A recent position paper by Wallach et al. (2025) makes this point, but aimed squarely at the GenAI moment: evaluating generative AI systems is a social science measurement challenge. They argue that many GenAI evaluations amount to “apples-to-oranges comparisons,” and that the ML community would benefit from importing measurement theory: being explicit about what construct you claim to measure (capabilities, behaviors, impacts), how your instrument operationalizes it, and what validity evidence would justify treating the result as knowledge rather than noise. \
But before we get too trigger-happy about the conclusion that “we should all be social scientists now,” it is worth scrutinizing describe-and-defend empiricism for the messy beast it also is. For one, it is often slow. When the unit of progress is a defensible claim about the world, you pay for credibility in calendar time: collecting better data, negotiating access, validating measures, and stress-testing identification strategies. And even then, the best you can sometimes do is a careful estimate under plausible assumptions, but never fully provable.

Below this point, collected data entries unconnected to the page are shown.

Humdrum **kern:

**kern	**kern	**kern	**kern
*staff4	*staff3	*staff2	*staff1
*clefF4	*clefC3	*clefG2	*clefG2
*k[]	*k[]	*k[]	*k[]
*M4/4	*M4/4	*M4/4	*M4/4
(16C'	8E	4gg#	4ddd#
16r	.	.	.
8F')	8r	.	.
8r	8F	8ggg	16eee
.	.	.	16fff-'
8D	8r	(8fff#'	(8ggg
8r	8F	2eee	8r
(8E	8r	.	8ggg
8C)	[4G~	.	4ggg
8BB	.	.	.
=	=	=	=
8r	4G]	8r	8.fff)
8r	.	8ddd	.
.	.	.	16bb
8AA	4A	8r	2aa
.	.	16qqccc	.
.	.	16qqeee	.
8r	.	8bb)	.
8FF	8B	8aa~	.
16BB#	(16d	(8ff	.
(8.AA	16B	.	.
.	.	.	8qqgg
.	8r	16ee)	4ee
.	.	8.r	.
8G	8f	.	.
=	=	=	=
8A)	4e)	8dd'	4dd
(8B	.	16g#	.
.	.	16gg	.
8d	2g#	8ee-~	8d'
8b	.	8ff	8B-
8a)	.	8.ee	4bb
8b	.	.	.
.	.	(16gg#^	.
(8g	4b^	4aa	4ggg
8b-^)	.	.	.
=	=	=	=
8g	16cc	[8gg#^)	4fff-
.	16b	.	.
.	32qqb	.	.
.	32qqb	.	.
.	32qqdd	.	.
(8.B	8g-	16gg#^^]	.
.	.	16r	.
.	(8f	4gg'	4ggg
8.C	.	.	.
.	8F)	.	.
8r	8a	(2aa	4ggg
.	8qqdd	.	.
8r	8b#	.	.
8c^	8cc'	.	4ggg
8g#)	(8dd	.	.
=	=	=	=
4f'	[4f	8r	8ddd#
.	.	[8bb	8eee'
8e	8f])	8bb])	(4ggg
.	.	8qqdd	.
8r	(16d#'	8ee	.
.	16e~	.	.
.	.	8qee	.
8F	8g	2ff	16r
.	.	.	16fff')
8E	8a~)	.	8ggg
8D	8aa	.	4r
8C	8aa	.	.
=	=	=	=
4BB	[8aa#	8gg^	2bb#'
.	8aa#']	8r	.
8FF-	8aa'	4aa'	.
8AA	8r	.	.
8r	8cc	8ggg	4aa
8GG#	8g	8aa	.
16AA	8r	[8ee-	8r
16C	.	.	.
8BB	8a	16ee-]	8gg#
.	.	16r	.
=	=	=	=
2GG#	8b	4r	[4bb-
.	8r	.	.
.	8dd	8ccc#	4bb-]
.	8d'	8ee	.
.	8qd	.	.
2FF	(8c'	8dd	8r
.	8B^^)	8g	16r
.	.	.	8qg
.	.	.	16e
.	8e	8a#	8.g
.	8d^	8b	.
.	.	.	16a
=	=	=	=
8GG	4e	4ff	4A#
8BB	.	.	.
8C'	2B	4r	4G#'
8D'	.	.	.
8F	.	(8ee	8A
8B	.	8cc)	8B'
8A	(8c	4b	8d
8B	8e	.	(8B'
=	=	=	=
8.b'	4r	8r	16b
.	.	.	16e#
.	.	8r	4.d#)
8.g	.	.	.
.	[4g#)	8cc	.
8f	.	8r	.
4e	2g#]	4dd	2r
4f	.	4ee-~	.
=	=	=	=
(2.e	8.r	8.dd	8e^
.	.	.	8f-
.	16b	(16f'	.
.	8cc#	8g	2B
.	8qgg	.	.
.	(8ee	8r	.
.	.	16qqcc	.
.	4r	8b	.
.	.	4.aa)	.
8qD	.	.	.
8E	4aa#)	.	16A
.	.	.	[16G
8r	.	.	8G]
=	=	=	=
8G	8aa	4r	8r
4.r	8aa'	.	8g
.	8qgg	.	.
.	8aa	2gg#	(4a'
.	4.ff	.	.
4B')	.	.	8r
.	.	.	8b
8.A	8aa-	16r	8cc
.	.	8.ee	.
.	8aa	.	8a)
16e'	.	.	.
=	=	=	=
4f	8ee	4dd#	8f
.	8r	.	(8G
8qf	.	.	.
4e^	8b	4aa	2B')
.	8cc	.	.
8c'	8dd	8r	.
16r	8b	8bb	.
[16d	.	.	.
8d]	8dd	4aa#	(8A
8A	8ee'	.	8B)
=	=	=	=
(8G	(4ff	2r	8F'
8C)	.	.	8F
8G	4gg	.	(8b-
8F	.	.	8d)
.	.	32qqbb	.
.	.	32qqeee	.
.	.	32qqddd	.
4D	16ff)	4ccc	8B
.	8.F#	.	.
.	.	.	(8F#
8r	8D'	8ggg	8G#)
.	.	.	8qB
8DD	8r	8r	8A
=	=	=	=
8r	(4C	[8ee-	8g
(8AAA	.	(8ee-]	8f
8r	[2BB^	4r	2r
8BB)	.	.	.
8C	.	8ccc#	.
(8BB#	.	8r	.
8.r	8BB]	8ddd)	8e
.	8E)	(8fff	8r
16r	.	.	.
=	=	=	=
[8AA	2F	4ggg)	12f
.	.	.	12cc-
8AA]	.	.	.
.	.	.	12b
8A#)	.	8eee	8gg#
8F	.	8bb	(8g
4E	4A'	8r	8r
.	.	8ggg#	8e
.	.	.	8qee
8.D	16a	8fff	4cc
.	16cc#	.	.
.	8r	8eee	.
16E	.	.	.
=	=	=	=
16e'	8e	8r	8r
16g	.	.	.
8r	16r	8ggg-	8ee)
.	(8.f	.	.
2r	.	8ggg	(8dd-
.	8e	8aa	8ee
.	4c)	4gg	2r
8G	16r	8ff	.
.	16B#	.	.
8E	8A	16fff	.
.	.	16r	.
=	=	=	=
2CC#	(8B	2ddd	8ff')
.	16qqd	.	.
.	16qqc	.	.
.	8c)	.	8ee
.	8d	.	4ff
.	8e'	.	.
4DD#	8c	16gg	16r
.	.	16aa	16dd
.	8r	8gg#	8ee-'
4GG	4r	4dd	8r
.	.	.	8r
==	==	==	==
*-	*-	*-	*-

Worse, describe-and-defend carries its own failure modes. When the reward is a clean claim, it can incentivize overconfident narratives, specification search, and knife-edge identification strategies that look airtight on paper but are fragile in practice. Robustness checks help, but they can also become rituals of their own, performed because reviewers expect them, not because they genuinely change anyone’s mind. Even credible causal estimates can be narrow: a precisely defended effect in one setting that is difficult to generalize, interpret mechanistically, or translate into design guidance.
The punchline is not “CS should become economics” or “every paper needs a preregistration.” The punchline is that CS needs to become bilingual. We should keep build-and-test empiricism—its speed, openness, and compounding progress are real achievements—but we should supplement it with a second language of empiricism that lets us state and evaluate claims with more precision. That language helps us separate exploration from confirmation, local wins from generalization, and performance improvements from causal explanation. In other words: keep the engine, but upgrade the epistemology.
What would this look like in practice? It starts with teaching a small set of concepts that claim-centered fields treat as basic literacy: what is the estimand we are trying to learn, what is the counterfactual, what assumptions connect the data we have to the claim we want, what are the threats to identification, what uncertainty do we actually have, and what robustness checks would meaningfully stress the conclusion. It also means taking measurement more seriously in settings where CS is rapidly expanding (especially in generative AI) by being explicit about constructs, validity, and scope.
Finally, it requires a cultural shift in the rewards we value. Not every paper needs to make a sweeping claim; sometimes the honest contribution is a careful measurement instrument, a negative result, or a boundary condition that shows where an approach breaks. And when a methodology is shown to be flawed, we should normalize reanalysis as part of the scientific process. If build-and-test is how CS moves fast, then principled inference is how it learns what it has actually learned.